The economic impact of the crisis could be far reaching with the forecast also revising its future projections for the subsequent years by approximately 30-40 percent, compared to the last outlook announced in December 2019. “The industry will have to live with the effects of the pandemic well beyond the current year,” Master adds.

India could drop to No. 7 spot by end-2020
In the global scheme of things, this would correlate into India losing its current No. 5 position to drop two places to No. 7 by the end of 2020, and will be able to return to pre-2020 levels only two years later in 2022.

This means the avowed target of becoming one of the Top 3 global PV markets will be put to rest for another decade, with the nearest possibilities of fulfilment not coming before 2032 – a six-year setback, as per the LMC forecast.

While Prime Minister Narendra Modi, on May 12, had announced a mega-stimulus package under the ‘Atmanirbhar Bharat’ scheme to jumpstart the country’s economy, the automotive industry has been left wanting for anything substantial from the Rs 20 lakh crore (US$ 260 billion) package.

According to Rajan Wadhera, president, SIAM, “The sector was keenly looking forward to some direct fiscal measures. SIAM has had several engagements with the government at various levels, where specific suggestions were made for demand stimulus including reduction in base GST rates from 28 to 18 percent for a limited period, and an incentive-based vehicle scrappage policy, which would have made it a less painful revival and kick-started the industry.”
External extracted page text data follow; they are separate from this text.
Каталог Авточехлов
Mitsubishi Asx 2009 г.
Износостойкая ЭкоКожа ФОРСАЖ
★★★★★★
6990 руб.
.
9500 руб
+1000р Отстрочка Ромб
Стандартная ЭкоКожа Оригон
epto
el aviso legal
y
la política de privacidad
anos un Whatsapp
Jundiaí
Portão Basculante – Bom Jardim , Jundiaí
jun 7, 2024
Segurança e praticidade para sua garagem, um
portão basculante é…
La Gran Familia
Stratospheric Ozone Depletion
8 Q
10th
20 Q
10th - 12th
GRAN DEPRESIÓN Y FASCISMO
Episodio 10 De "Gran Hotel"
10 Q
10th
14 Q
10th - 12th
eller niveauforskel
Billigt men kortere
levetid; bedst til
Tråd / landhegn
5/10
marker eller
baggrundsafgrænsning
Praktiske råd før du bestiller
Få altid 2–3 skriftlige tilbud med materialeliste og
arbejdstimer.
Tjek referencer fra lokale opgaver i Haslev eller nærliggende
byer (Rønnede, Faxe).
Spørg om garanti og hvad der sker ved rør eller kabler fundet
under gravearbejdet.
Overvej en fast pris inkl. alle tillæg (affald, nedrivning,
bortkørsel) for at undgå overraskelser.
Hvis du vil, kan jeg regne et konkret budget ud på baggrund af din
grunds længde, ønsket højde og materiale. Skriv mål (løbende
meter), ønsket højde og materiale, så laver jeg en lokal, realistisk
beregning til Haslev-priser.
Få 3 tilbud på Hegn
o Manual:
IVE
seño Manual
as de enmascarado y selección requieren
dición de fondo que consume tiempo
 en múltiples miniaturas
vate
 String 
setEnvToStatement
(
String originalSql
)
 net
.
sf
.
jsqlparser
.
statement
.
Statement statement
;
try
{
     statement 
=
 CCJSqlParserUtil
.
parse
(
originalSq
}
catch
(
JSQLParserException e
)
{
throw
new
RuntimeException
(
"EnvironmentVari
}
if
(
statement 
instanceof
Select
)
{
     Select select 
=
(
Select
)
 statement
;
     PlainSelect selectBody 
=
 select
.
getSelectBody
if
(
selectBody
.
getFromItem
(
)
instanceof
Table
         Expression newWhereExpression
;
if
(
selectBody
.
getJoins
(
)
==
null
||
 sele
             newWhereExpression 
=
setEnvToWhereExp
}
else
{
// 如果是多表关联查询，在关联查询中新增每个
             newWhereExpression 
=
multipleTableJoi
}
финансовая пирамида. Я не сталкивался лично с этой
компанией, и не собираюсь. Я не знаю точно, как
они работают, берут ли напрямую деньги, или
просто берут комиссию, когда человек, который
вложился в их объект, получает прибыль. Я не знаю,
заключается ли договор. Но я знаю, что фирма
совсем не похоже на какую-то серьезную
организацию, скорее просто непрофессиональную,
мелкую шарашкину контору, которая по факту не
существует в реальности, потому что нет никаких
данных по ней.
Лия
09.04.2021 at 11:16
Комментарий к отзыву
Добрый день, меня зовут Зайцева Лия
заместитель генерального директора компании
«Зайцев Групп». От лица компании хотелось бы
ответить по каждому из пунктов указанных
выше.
“There is an urgent need to support the dealers in terms of improving their liquidity and including them under MSME Act by changing its definition. The Industry would continue to engage with the government and seek direct interventions for revival,” remarked the president representing the industry lobbying body.

Also, in a recent virtual press conference, RC Bhargava, chairman of India’s largest carmaker, Maruti Suzuki India, had said, “No point speculating when we will get back to pre-2019 volumes; this depends on a lot of factors including supply side, demand side, as well as the recovery of the economy. Car sales cannot happen in big numbers if GDP is between 1-2 percent.”     

The Indian automotive industry supports employment of more than 3.7 crore people and contributes to 15 percent of the GST, amounting close to Rs 1,50,000 crore (US$ 20 billion) every year.  The sector was already facing an unprecedented challenge with 18 percent de-growth last year.

As per an assessment done by SIAM on the impact of Covid-19 on demand for vehicles in the current financial year, the Indian automobile sector could have a de-growth in the range of 22 to 35 percent in various industry segments for FY2021 if the overall Indian GDP growth eventually falls between 0 to 1 percent by end-March 2021.